Unnamed: 0,sentence,tree
0,pierre </s> </s> </s> years old </s> will join...,"[[[(</s> (</s> pierre) (</s> vinken)), (</s> <..."
1,</s> </s> is chairman </s> </s> </s> </s> the ...,"[[[(</s> mr</s>), (</s> vinken)], [(</s> is), ..."
2,</s> </s> </s> </s> years old </s> former chai...,"[[[(</s> (</s> rudolph) (</s> agnew)), (</s> <..."
3,</s> form </s> asbestos once used * * </s> mak...,[[[(</s>\n (</s>\n (</s> (</s> a) (</s> fo...
4,the asbestos fiber </s> </s> </s> is unusually...,[[[(</s>\n (</s> (</s> the) (</s> asbestos) (...


### Extract the word tokens

In [10]:
trees = load_treeData['tree'].values.tolist()
word_tokens = set()
for tree in trees:
    for word in tree.leaves():
        word_tokens.add(word)
        #word_tokens.add(word.lower()) # lower casing resulted in 44377 word tokens
print(len(word_tokens))


45162


### Get the Google word2vec vocab

In [11]:
#googleVocab = pd.read_csv(dataset_path+'google-vocab.txt', sep=' ', header=None)
#googleVocab.columns = ['word', 'index']
#googleVocab.head()

outfile = dataset_path +'google_word_corpus.pic'

with open(outfile, 'rb') as pickle_file:    
    googleCorpus, google_corpus_word_to_int, google_corpus_int_to_word = pickle.load(pickle_file)
    
google_vocab_set = set(googleCorpus)
print(len(google_vocab_set))

1965716


### Nearly 33% of words are missing. Casing does not make substantial difference

In [12]:
diff_wj_google = word_tokens.difference(google_vocab_set)
print(len(diff_wj_google))
#print(diff_wj_google)
print(float(len(diff_wj_google)) * 100 / float(len(word_tokens)), '% of words are missing!!!' )
# lower casing resulted a difference of 13278 tokens

15195
33.64554271290022 % of words are missing!!!


### Get the Glove vectors

In [13]:
outfile = dataset_path +'glove_word_corpus.pic'

with open(outfile, 'rb') as pickle_file:    
    gloveCorpus, glove_corpus_word_to_int, glove_corpus_int_to_word = pickle.load(pickle_file)
    
gloveCorpus = set(gloveCorpus)
print(len(gloveCorpus))

1783088


### With Glove nearly 90% of words are missing.
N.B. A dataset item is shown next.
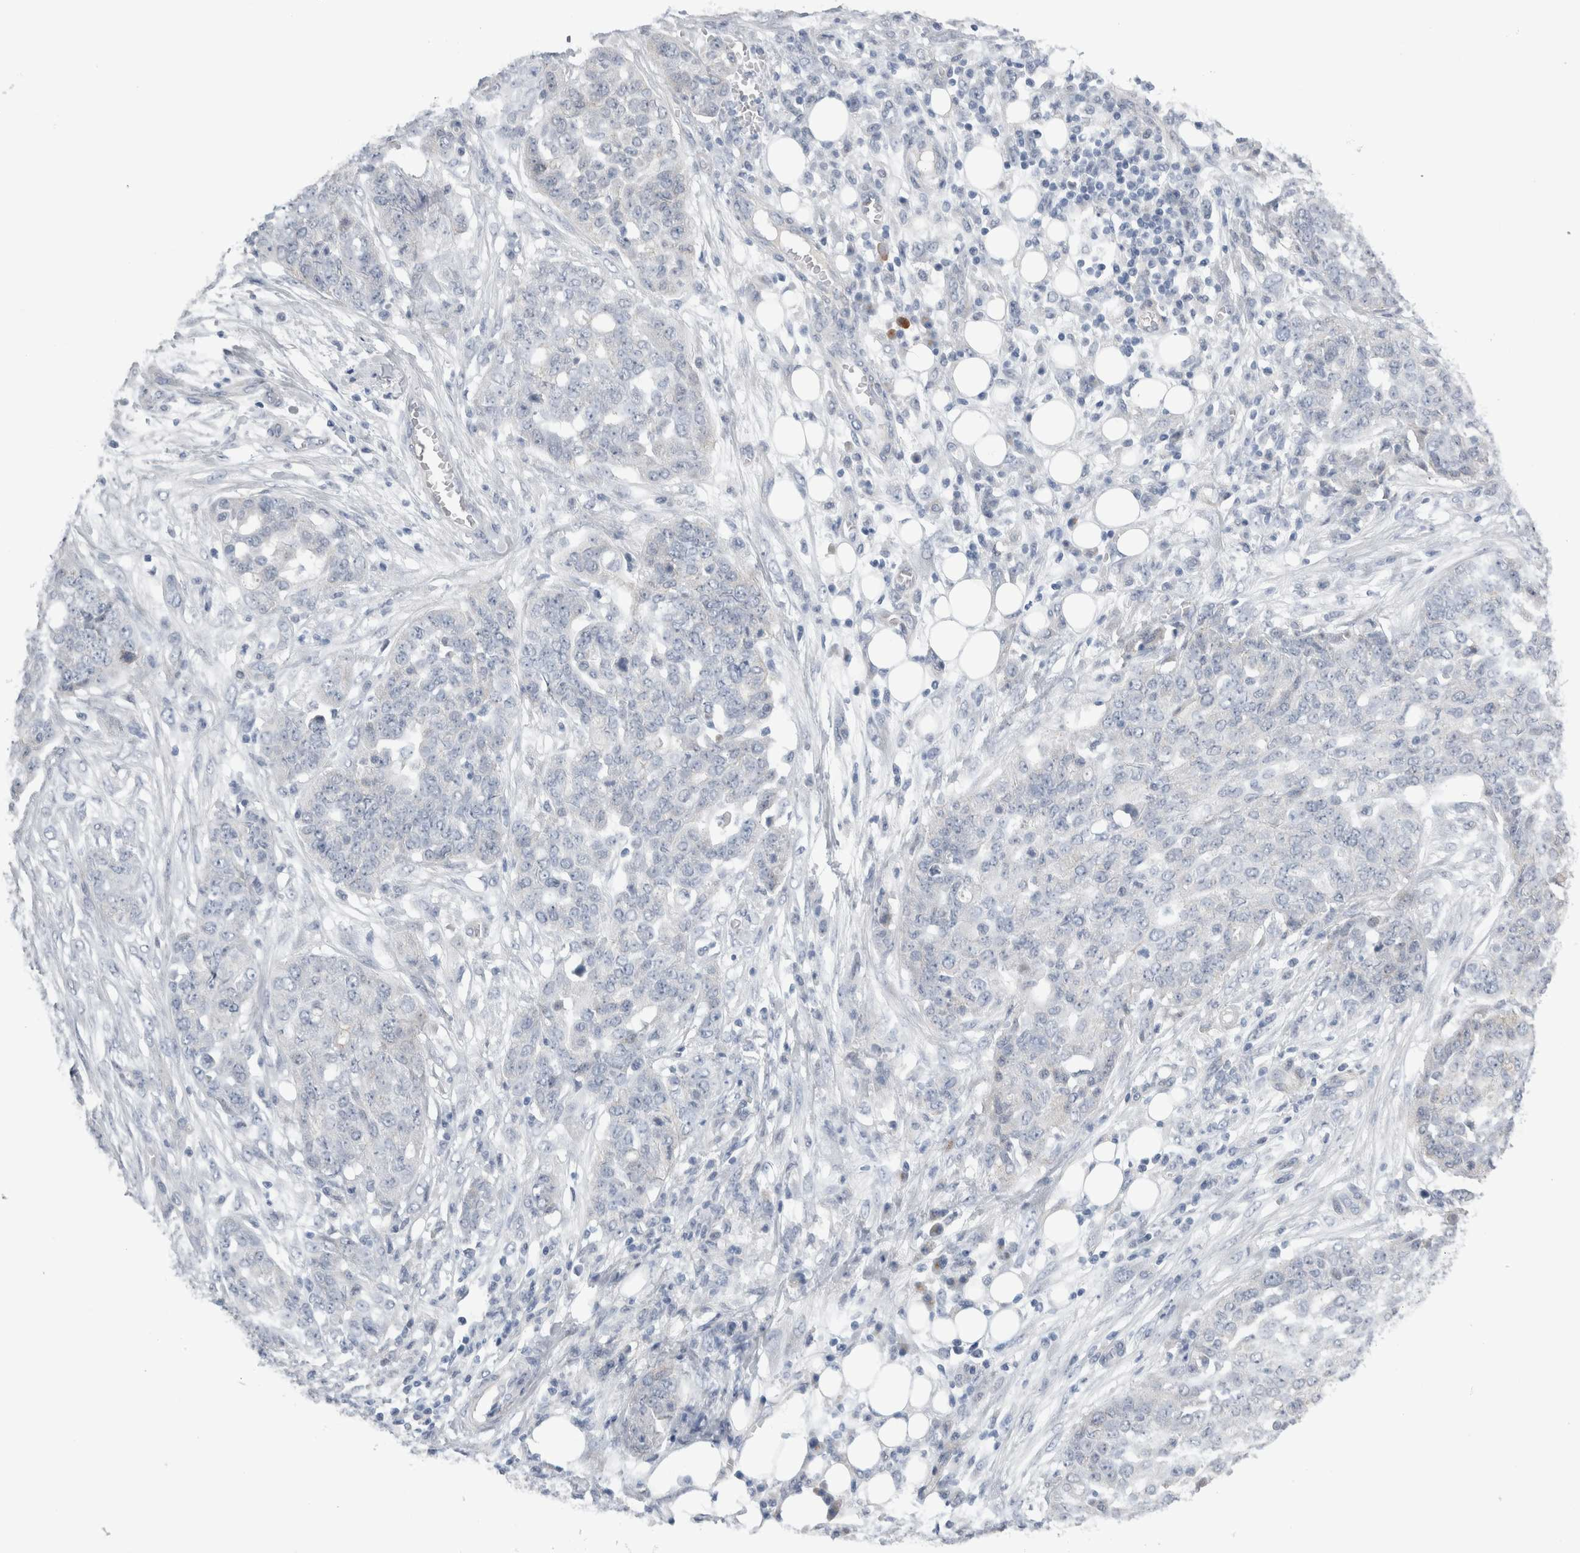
{"staining": {"intensity": "negative", "quantity": "none", "location": "none"}, "tissue": "ovarian cancer", "cell_type": "Tumor cells", "image_type": "cancer", "snomed": [{"axis": "morphology", "description": "Cystadenocarcinoma, serous, NOS"}, {"axis": "topography", "description": "Soft tissue"}, {"axis": "topography", "description": "Ovary"}], "caption": "A photomicrograph of ovarian cancer (serous cystadenocarcinoma) stained for a protein displays no brown staining in tumor cells.", "gene": "TAFA5", "patient": {"sex": "female", "age": 57}}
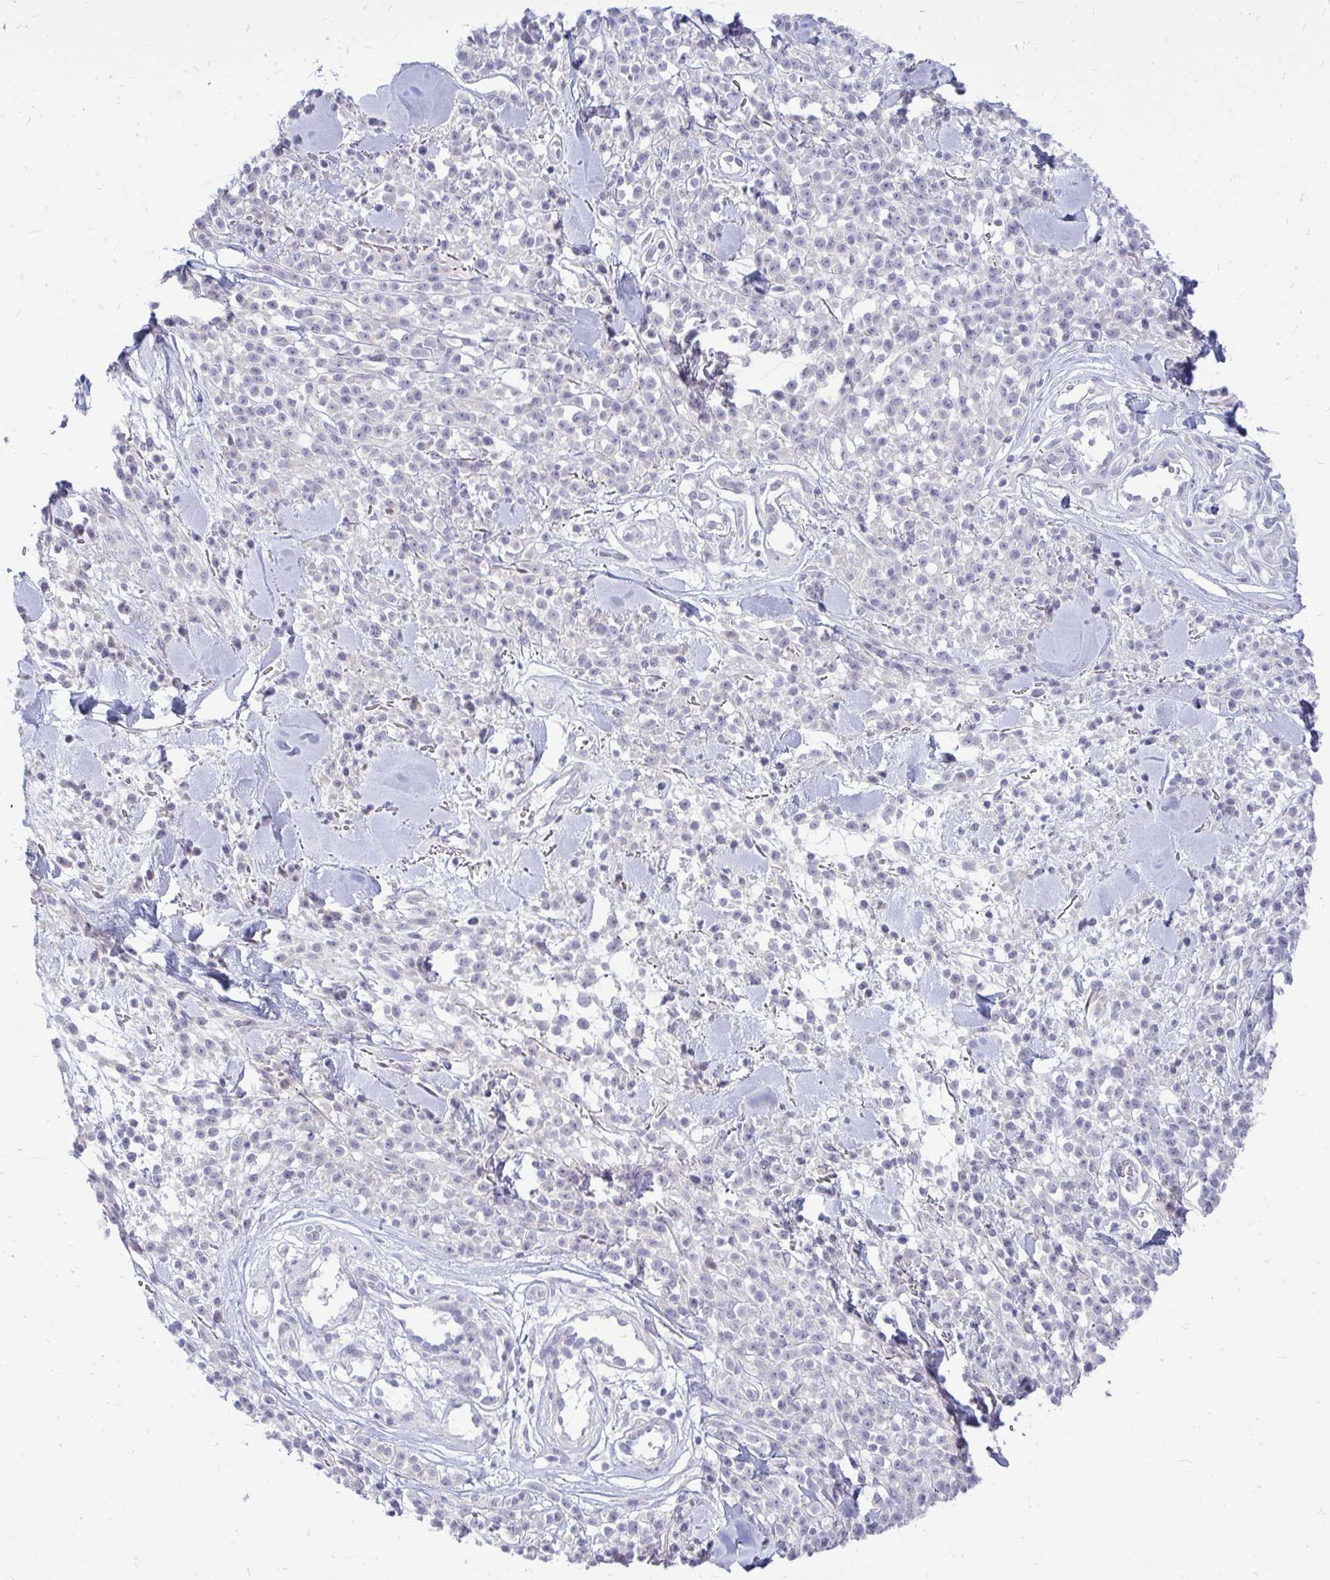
{"staining": {"intensity": "negative", "quantity": "none", "location": "none"}, "tissue": "melanoma", "cell_type": "Tumor cells", "image_type": "cancer", "snomed": [{"axis": "morphology", "description": "Malignant melanoma, NOS"}, {"axis": "topography", "description": "Skin"}, {"axis": "topography", "description": "Skin of trunk"}], "caption": "This is an immunohistochemistry (IHC) micrograph of human malignant melanoma. There is no staining in tumor cells.", "gene": "OR8D1", "patient": {"sex": "male", "age": 74}}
Good to go with google word2vec

In [14]:
diff_wj_glove = word_tokens.difference(gloveCorpus)
print(len(diff_wj_glove))
#print(diff_wj_google)
print(float(len(diff_wj_glove)) * 100 / float(len(word_tokens)), '% of words are missing!!!' )
# lower casing resulted a difference of 13278 tokens

39480
87.4186262787299 % of words are missing!!!